**PROMPT:** Once you reach the line containing "wrist: (358, 566)", reproduce it and every later line exactly, through the end of the data.
Top of RECORDED DATA
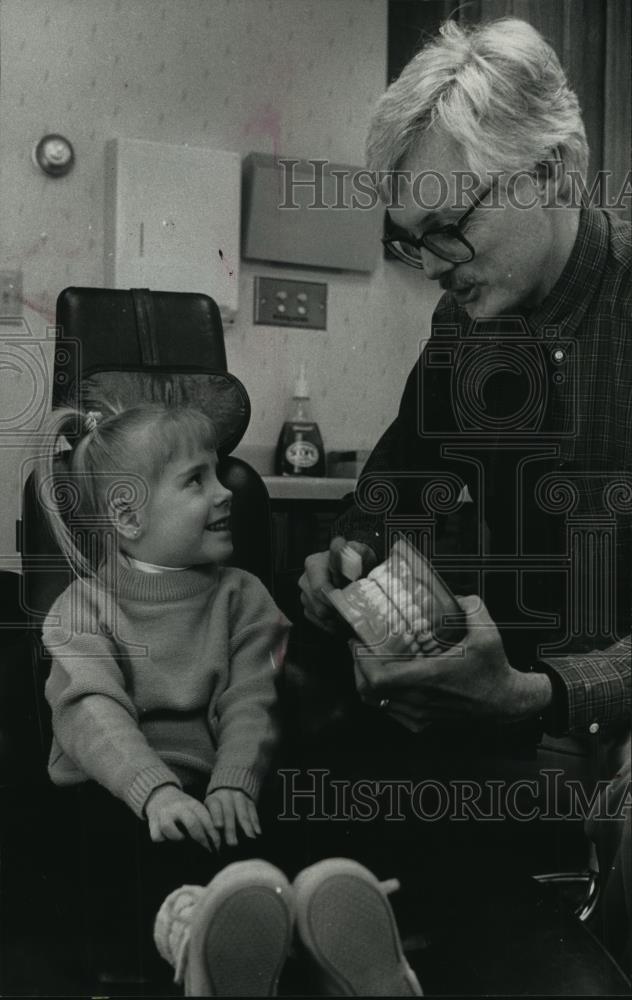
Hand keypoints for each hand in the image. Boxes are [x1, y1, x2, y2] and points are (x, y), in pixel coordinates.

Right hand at [145, 784, 220, 850]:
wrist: (160, 795)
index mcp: (192, 804)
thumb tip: (216, 844)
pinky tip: (167, 840)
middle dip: (201, 840)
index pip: (206, 819)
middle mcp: (178, 808)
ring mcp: (164, 814)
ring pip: (170, 829)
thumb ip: (204, 822)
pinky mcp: (152, 822)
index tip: (218, 847)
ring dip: (178, 838)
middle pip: (192, 824)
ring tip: (182, 841)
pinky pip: (157, 836)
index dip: (213, 835)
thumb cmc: (182, 808)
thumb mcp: (195, 809)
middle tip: (207, 851)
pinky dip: (163, 840)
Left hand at [205, 788, 260, 847]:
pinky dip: (255, 823)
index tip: (219, 827)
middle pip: (229, 812)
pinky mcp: (250, 802)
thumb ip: (210, 823)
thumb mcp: (209, 812)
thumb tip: (211, 843)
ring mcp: (240, 798)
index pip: (215, 807)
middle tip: (232, 844)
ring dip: (246, 827)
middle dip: (231, 828)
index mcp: (213, 799)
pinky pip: (253, 813)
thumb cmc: (215, 810)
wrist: (228, 791)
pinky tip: (258, 832)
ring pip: (243, 813)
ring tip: (249, 838)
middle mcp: (227, 796)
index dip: (217, 816)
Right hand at [299, 536, 376, 632]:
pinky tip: (343, 617)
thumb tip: (339, 546)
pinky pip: (317, 622)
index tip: (350, 604)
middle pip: (318, 606)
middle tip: (355, 612)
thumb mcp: (358, 552)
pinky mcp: (308, 606)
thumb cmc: (358, 560)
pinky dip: (331, 623)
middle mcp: (305, 579)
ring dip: (336, 618)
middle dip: (338, 612)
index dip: (335, 601)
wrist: (358, 566)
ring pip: (318, 615)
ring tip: (351, 613)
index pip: (319, 590)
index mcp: (313, 564)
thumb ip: (348, 552)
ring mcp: (304, 594)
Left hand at [352, 594, 552, 732]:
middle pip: (368, 690)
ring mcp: (420, 713)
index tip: (357, 641)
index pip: (379, 678)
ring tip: (368, 660)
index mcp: (430, 676)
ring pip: (376, 702)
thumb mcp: (488, 632)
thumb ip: (471, 606)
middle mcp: (420, 699)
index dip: (360, 661)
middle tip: (358, 646)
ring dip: (366, 681)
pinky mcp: (422, 721)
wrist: (505, 702)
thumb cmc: (494, 669)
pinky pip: (390, 711)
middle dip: (357, 667)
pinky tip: (386, 678)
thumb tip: (454, 595)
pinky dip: (381, 696)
Bottom of RECORDED DATA
**OUTPUT:**
wrist: (358, 566)
ring pip: (318, 615)
ring tip: (351, 613)
index pip: (319, 590)
index mcp: (313, 564)
thumb ip: (348, 552)
ring mcp: (304, 594)
Left hand at [352, 594, 552, 732]:
middle pip: (368, 690)
ring mcp: (420, 713)
index tip: (357, 641)
index pip: (379, 678)
ring tip: (368, 660)
index mcp: (430, 676)
ring pip: (376, 702)
thumb mcp: (488, 632)
thumb ip: (471, 606)
middle mcp: (420, 699)
index dip: (360, 661)
middle tip: (358, 646)
ring dip: (366, 681)
pinky mcp: (422, 721)
wrist: (505, 702)
thumb cmc: (494, 669)
pinky pip: (390, 711)
middle dip: (357, 667)
pinky tip: (386, 678)
thumb tip: (454, 595)
pinky dip: (381, 696)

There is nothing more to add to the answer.